OMPi on the Raspberry Pi 4/5 boards

Starting from version 3.5.0, OMPi officially supports the Raspberry Pi 4 and 5 boards, with their VideoCore VI and VII GPUs, respectively, through the Vulkan module. Setting up the compiler to work for these boards is not much different from deploying to any other system.

Minimum requirements

  • Meson 0.58.0needed for building OMPi
  • Raspberry Pi OS — needed for supporting OpenMP on the CPU
  • Vulkan — additionally needed for OpenMP offloading to the VideoCore GPU

Installation

Set up OMPi as follows:

meson setup build --prefix=‹install-dir›

 

Then OMPi can be compiled and installed as usual:

cd build/
meson compile
meson install

Note that the user does not need to provide any additional flags; the OpenMP vulkan module is installed by default.

Usage

Compilation

Compiling OpenMP applications with OMPi on a Raspberry Pi board is a quite straightforward process. Simply run:

ompicc --devs=vulkan app.c # or --devs=all

The compiler will produce the main application executable (a.out) and several kernel executables, specifically one for each OpenMP target construct existing in the application.

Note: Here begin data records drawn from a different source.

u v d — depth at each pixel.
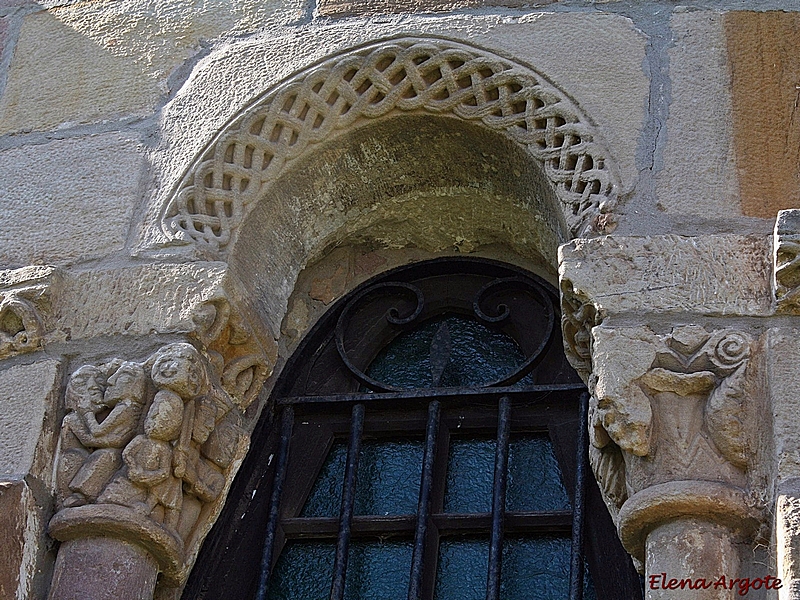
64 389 2.78
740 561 2.36
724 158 2.87
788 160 2.87
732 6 3.12
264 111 3.11
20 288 2.90
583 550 2.80
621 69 3.04
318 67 3.15
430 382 3.20
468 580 2.84
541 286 3.25
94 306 2.88
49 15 3.49
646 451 2.46
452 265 3.36
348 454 3.02
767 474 2.40
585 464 2.92
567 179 2.90
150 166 3.10
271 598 2.88
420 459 3.06
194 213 2.99
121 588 2.54
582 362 2.79
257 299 2.98
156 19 3.38
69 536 2.59
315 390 3.22
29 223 3.08
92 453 2.66
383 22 3.21
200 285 2.84
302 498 3.03
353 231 3.35
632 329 2.59
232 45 3.27
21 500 2.61
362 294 3.34
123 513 2.57
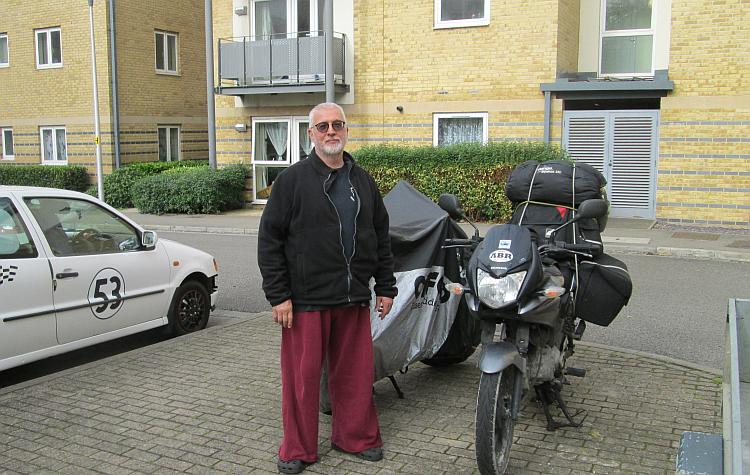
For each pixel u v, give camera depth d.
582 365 5.94
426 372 5.80
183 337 6.85
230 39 19.78
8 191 5.79
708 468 2.67
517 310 3.88
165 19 23.20
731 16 13.90
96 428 4.65
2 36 23.31
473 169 15.47
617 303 4.76
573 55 16.83
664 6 15.97
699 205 14.59
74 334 6.00
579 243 4.85
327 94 16.70
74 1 21.78
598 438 4.46
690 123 14.46
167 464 4.13
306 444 4.07
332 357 4.24
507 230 4.04
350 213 4.08
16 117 23.44
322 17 18.66
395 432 4.58
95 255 6.23
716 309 8.15
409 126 17.42
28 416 4.86
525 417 4.80
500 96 16.28
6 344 5.48
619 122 15.25
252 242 14.15
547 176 5.09
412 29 17.09
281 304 4.02
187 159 24.42
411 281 4.89
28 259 5.67
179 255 7.13
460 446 4.36
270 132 19.64
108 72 21.56
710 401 5.09
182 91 24.02
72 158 22.56
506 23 16.02
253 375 5.71
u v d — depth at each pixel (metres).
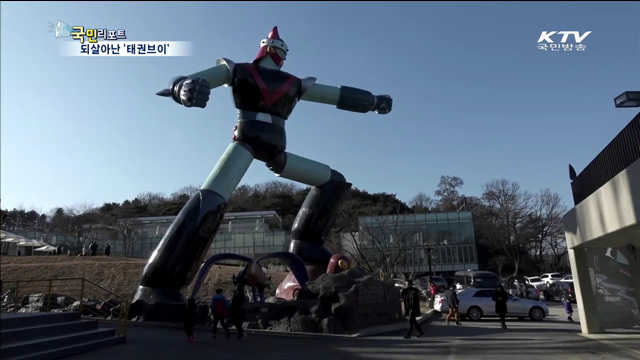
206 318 14.24
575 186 12.34
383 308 15.86
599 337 12.12
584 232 11.56
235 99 16.42
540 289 38.62
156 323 13.78
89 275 26.77
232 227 66.19
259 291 15.21
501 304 15.45
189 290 24.84
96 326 10.99
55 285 23.58
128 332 12.66
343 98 17.81
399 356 9.73
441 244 55.47
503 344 11.34
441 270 54.59
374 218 40.88
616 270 13.53
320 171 18.28
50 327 9.16
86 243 56.22
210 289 25.66
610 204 9.05
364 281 15.02
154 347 10.41
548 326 16.30
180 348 10.39
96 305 16.05
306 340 12.23
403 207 69.81
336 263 17.25
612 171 9.48
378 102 18.48
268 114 16.44
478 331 14.55
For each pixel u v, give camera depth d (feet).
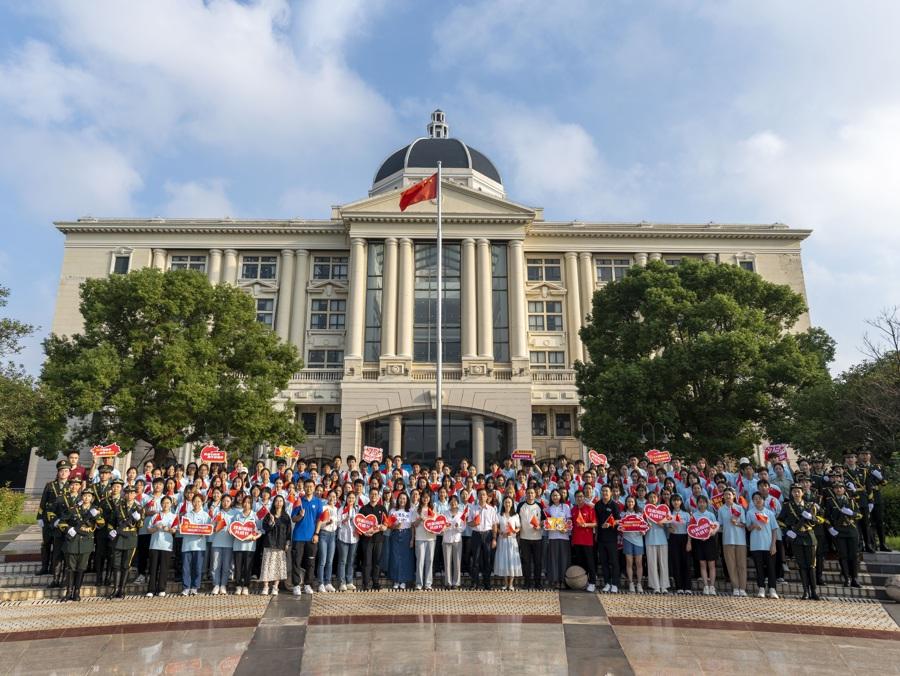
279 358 113.19
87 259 169.37
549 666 28.48
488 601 39.73
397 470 54.39
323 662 28.89
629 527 42.86
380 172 202.28
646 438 97.04
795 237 175.52
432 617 35.96
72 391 94.84
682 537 43.83
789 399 92.07
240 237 172.65
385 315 154.20
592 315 117.91
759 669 28.35
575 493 47.06
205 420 102.63
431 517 43.86
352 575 44.29
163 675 27.40
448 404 145.79
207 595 41.55
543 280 175.32
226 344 107.45
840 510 43.86
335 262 174.29
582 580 43.42
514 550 43.98
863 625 34.91
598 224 176.55
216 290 109.09
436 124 219.82
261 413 102.94
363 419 145.07
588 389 110.63
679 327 102.89
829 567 47.11
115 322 102.37
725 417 92.94
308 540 42.83
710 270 106.83
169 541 41.98
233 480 50.47
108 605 38.83
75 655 29.76
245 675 27.43
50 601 39.93
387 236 161.17
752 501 43.68
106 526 43.21
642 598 40.73
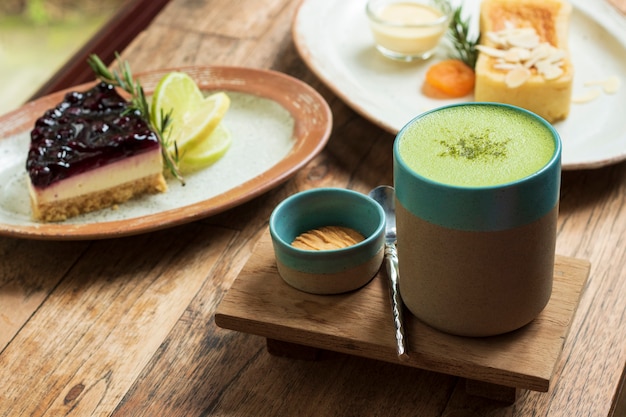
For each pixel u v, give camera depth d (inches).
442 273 28.3
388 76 53.1
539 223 27.2
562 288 31.9
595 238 38.8
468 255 27.4
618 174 42.9
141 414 31.9
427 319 30.2
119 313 36.7
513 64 48.9
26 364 34.5
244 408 31.8
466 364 29.3
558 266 33.1
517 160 27.0
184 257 39.6
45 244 41.2
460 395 31.7
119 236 38.9
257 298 32.8
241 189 41.4
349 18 58.6
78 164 42.0
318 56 52.9
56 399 32.8
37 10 68.6
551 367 28.8
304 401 31.9
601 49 53.4
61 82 68.4
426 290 29.2
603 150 42.8
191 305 36.9
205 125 45.1
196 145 45.3
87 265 39.6
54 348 35.2
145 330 35.7
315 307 32.2
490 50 50.4
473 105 29.6
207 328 35.6
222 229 41.2
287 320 31.7
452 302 28.9
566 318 30.6
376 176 44.2
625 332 33.6
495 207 26.2
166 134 45.5
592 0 56.8
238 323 32.3
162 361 34.1
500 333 29.8
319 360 33.5
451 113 29.3
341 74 51.4
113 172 42.9
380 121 45.8
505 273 27.8
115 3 71.4
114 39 70.5
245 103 49.7
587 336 33.6
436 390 31.9
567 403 31.0
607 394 31.2
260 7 61.6
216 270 38.7
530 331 30.2
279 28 58.9
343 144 46.9
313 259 31.7
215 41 58.1
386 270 33.3
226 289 37.6
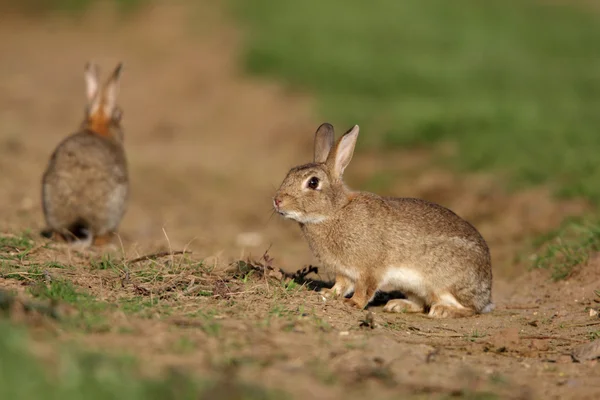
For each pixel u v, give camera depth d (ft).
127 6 204.23
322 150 46.52
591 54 139.95
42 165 86.48
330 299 41.01
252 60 147.43
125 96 140.26
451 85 115.75
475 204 72.38
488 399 28.48
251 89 135.85
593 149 76.38
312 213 42.09
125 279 39.32
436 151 88.89
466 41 148.77
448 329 40.01
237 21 183.83
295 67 138.92
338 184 43.34
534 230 63.98
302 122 114.01
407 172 84.02
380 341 33.99
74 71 158.40
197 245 61.16
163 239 60.59
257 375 27.66
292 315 36.17
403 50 142.41
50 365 24.59
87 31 191.52
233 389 24.73
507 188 72.90
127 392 23.56
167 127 122.21
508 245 62.39
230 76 146.00
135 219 74.18
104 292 37.45
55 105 134.41
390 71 125.90
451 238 42.68
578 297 47.29
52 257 44.45
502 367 33.22
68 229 53.88
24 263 41.93
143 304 35.45
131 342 29.25
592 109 94.94
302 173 42.32
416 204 43.52
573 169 72.54
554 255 53.67
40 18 203.41
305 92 128.98
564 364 34.01
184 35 177.99
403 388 28.66
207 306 36.32
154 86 146.10
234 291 39.06
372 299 45.55
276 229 73.61
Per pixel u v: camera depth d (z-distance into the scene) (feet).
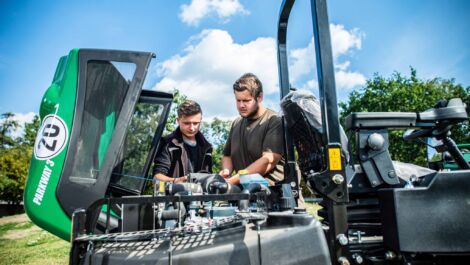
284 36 8.51
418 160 72.38
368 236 5.97
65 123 6.23
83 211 4.65
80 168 6.21
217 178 6.51
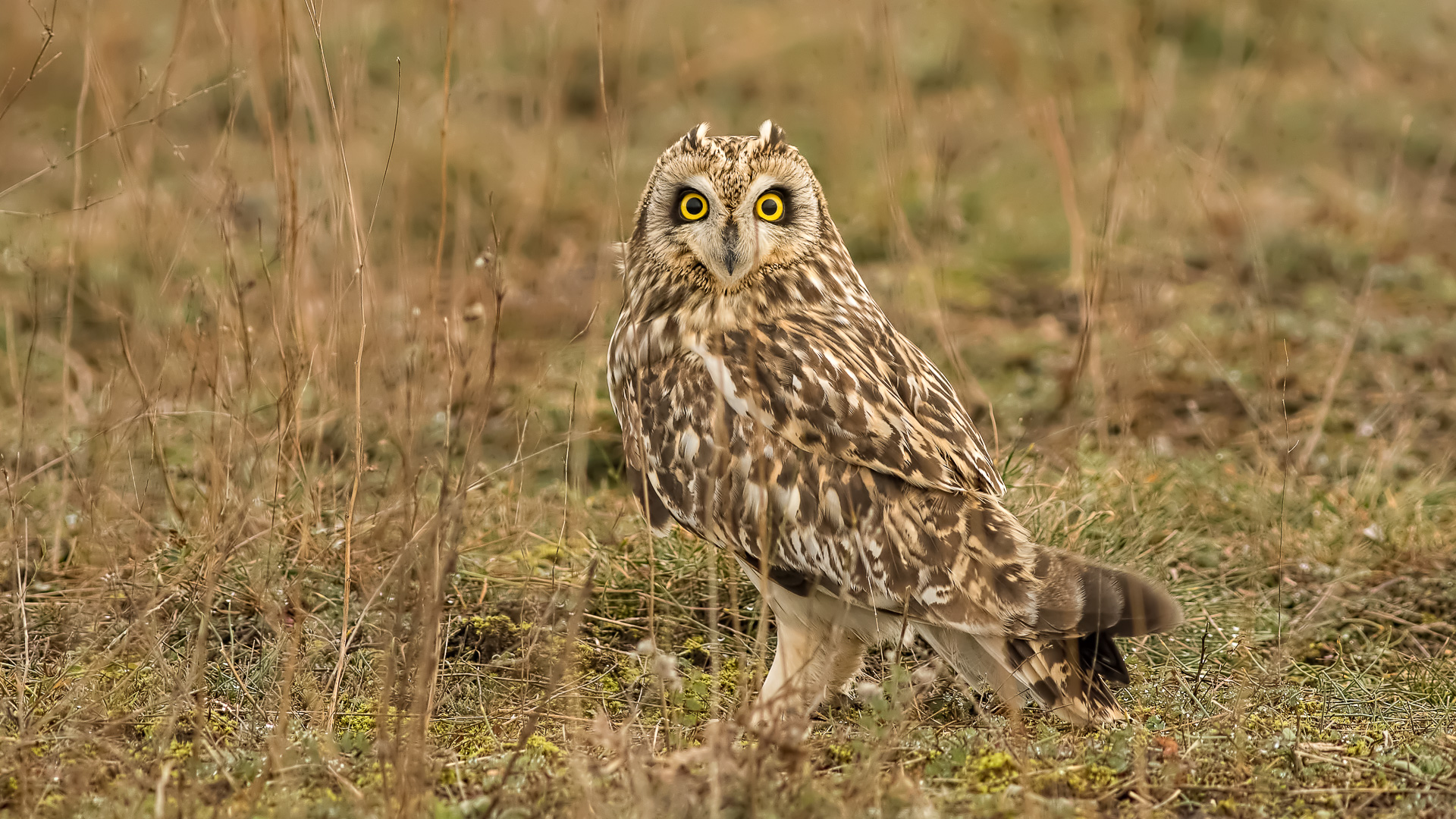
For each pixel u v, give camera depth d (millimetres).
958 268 21234
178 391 13445
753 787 7906
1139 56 23609
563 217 20312
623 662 11234
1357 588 12586
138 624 10367
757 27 26891
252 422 13227
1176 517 13484
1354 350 18250
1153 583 9344
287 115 13000
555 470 14492
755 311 10742
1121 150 18016
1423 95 27562
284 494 12688
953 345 16547
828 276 11078
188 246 15133
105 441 12945
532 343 16109
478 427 10344
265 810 8227
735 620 9891
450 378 11586
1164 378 17328
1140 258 18609
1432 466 14961
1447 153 25125
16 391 14461
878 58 23484
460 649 11258
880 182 21672
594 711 10398
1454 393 16922
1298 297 20234
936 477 9938
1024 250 21812
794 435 10148
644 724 10117
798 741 8508
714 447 10422
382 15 20609
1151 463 14328
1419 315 19578
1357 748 9453
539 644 11234
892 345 11055
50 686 10219
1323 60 28406
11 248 15188
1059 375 17109
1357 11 29453
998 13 25656
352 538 11867
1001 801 8398
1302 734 9633
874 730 9586
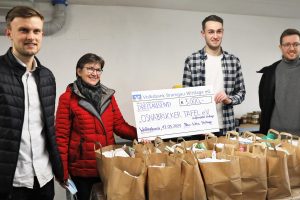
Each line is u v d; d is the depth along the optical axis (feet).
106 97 6.33
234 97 7.18
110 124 6.31
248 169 4.76
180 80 11.79
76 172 6.00
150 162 4.86
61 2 9.62
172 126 6.30
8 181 4.36
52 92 4.96
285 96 7.18
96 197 5.07
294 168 5.19
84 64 6.08
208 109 6.59
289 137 6.38
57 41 10.13
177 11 11.51
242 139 6.24
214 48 7.25
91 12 10.44
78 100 6.04
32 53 4.38
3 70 4.29
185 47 11.74
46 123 4.76
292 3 11.60
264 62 13.39
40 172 4.76
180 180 4.49
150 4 10.77
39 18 4.33
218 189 4.58
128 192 4.25
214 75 7.35
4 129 4.28
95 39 10.56
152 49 11.29
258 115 12.09
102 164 4.90
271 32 13.38
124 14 10.82
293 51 6.91
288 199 4.93
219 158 4.99
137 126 6.07
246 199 4.76
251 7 11.82
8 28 4.36
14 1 8.66
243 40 12.88
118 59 10.90
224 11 12.09
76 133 6.02
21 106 4.40
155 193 4.33
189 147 5.65
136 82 11.21
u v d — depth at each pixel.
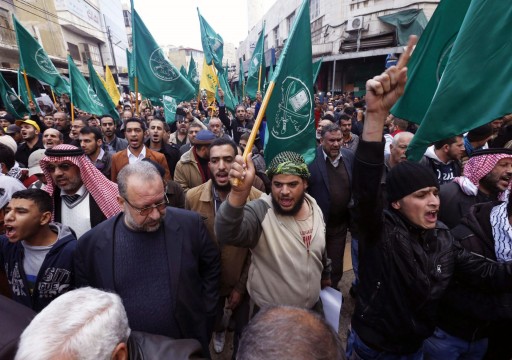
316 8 20.39
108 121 4.79
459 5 1.83
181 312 1.58
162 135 4.15
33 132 4.70
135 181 1.46
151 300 1.53
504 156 1.85
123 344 1.01
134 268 1.54
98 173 2.22
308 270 1.72
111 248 1.55
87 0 30.14
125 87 37.28
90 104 5.74
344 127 4.52
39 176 2.93
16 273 1.77
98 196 2.18
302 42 2.04
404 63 1.16
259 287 1.78
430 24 1.96
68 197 2.22
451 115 1.58
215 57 7.27
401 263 1.44
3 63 16.53
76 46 27.75
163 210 1.54
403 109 2.12
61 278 1.70
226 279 2.18
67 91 6.39
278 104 2.07
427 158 2.84
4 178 2.44
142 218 1.48
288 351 0.64
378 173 1.31
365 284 1.58
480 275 1.50
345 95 16.89
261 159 3.86
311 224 1.79
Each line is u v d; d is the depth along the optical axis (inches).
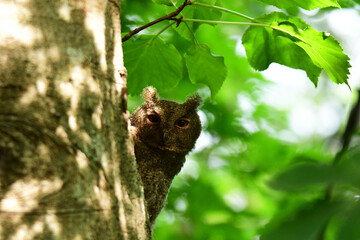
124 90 268.8
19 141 209.0
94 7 257.3
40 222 203.3
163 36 690.8
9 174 203.3
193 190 803.4
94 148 235.0
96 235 220.7
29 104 219.3
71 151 222.1
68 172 216.7
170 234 735.7
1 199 199.8
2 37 225.0
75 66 238.5
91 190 224.8
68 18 243.3
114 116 257.3
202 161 863.1
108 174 241.1
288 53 363.9
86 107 237.6
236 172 835.4
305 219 118.6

Advanced usage: Multiple compilation jobs

When an application contains several target regions, the user can additionally generate N parallel jobs to handle the compilation of the kernels, by using the -jN device option, as follows:

ompicc --devs=vulkan --devopt -jN app.c

Testing the Vulkan module

The correct installation of OMPi along with its vulkan module, can be verified by running:

ompiconf --devvinfo

On a Raspberry Pi 5, this command must print out the following information, assuming that vulkan is the only module installed:

1 configured device module(s): vulkan

MODULE [vulkan]:
------
OMPi Vulkan device module.
Available devices : 1

device id < 1 > { 
 Name: VideoCore VII
 API version: XYZ - Driver version: XYZ
 Vendor ID: 5549
 Maximum workgroup sizes: (2147483647, 65535, 65535)
 Maximum invocations: 1024
 4194304 Kbytes of memory
}
------

The programmer can moreover verify that the module is working properly by compiling the following sample application and running it:

Source code: Sample application utilizing the GPU
#include <stdio.h>
#include <omp.h>

int main(void)
{
    /* 
     * Expected result (assuming that the GPU device ID is 1):
     * Running on the VideoCore GPU.
     */
    int is_initial_device = 1;
    #pragma omp target map(tofrom:is_initial_device) device(1)
    {
        is_initial_device = omp_is_initial_device();
    }

    printf("Running on the %s.\n", (is_initial_device == 0) ? 
                                   "VideoCore GPU" : "CPU");

    return 0; 
} 

Mini-tutorial: Writing OpenMP applications which exploit the GPU

Targeting the VideoCore GPU of a Raspberry Pi 4/5 board is made possible by using the OpenMP target-related constructs. With these constructs, the programmer indirectly launches a Vulkan grid, that consists of multiple Vulkan workgroups containing multiple Vulkan invocations. Below you can find information about the syntax and usage of the most popular constructs. For detailed information, please consult the official OpenMP specifications.

Construct: #pragma omp target parallel
#pragma omp target parallel
    <structured-block>

This construct launches a Vulkan workgroup consisting of multiple threads. The default number of launched invocations is 128, but can be alternatively specified using the num_threads(N) clause.

Construct: #pragma omp target teams
#pragma omp target teams
    <structured-block>

This construct launches multiple Vulkan workgroups consisting of one invocation. The default number of launched workgroups is 1, but can be alternatively specified using the num_teams(N) clause.

Construct: #pragma omp target teams distribute parallel for
#pragma omp target teams distribute parallel for
    <for-loops>

This construct is a combination of the previous constructs and launches multiple Vulkan workgroups consisting of multiple invocations and additionally distributes the iterations of a loop across the launched workgroups and invocations.